↓↓↓
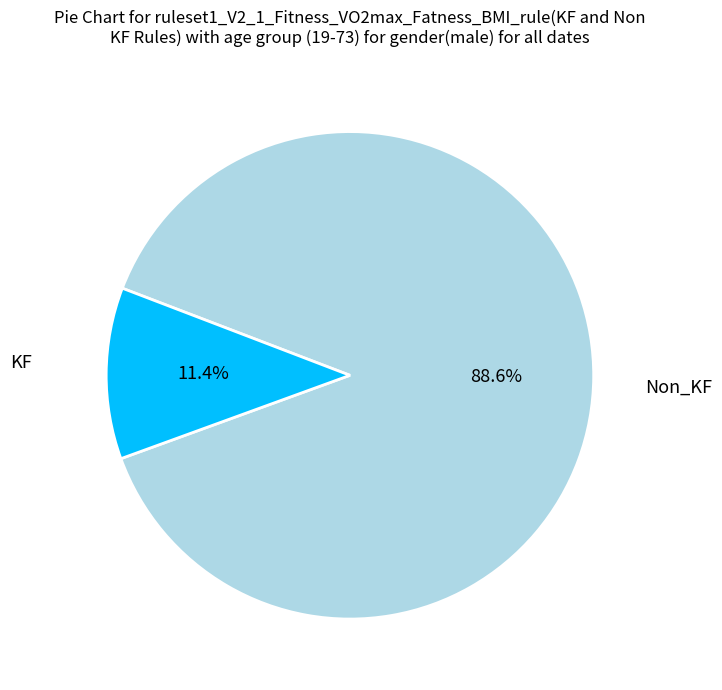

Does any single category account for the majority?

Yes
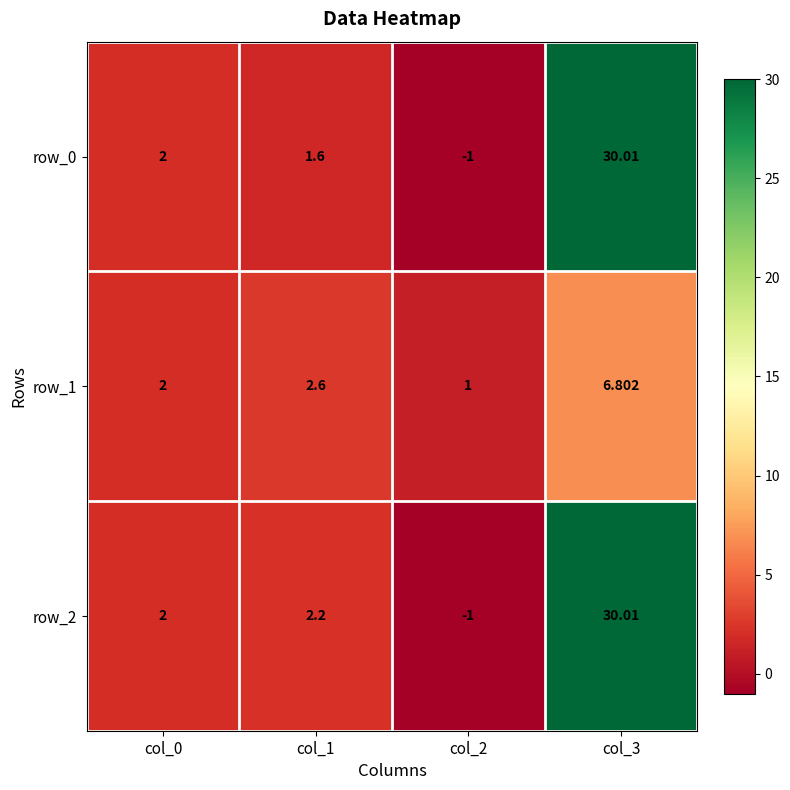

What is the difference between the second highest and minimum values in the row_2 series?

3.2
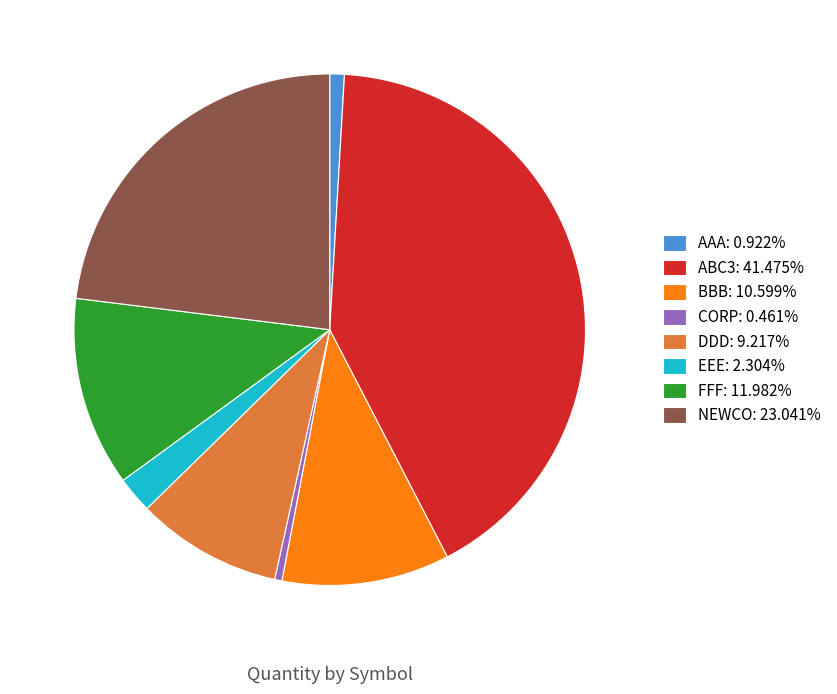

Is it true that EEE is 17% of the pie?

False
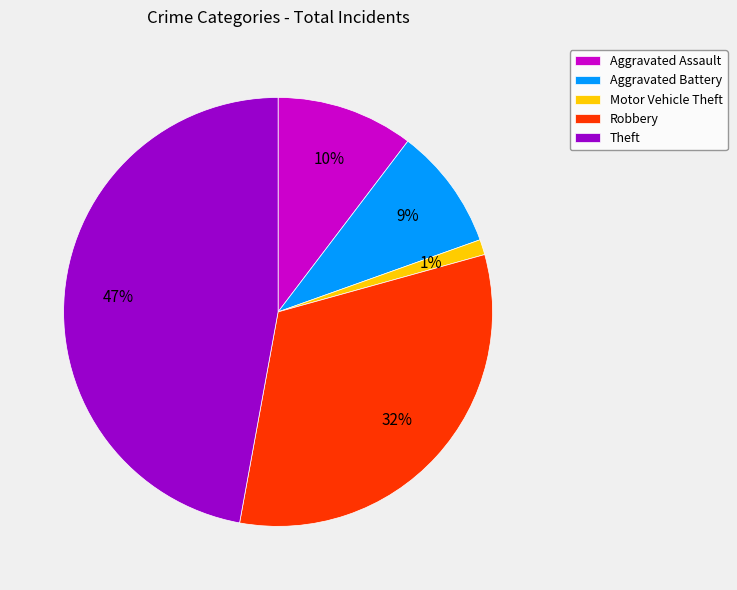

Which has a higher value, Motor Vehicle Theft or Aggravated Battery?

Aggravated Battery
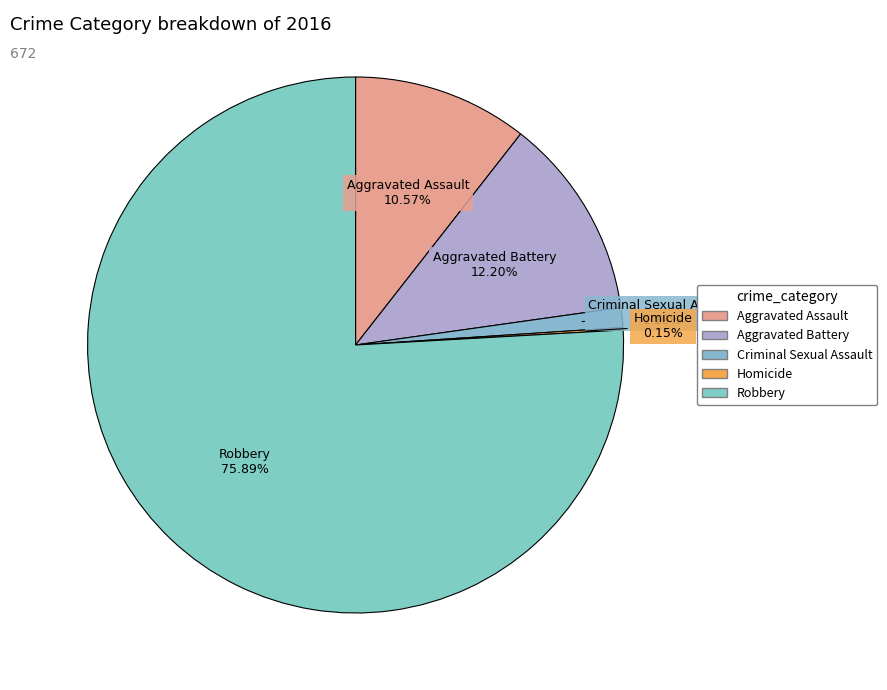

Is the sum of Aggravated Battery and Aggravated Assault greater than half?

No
↑↑↑
**Exercise goal**. Copy the lines above word for word, starting with the line that has "Which has a" and running through the last line, with both ends included. Leave the pictures out of your copy.

**Result of this exercise**.
Which has a higher value, Motor Vehicle Theft or Aggravated Battery?

Aggravated Battery

Is the sum of Aggravated Battery and Aggravated Assault greater than half?

No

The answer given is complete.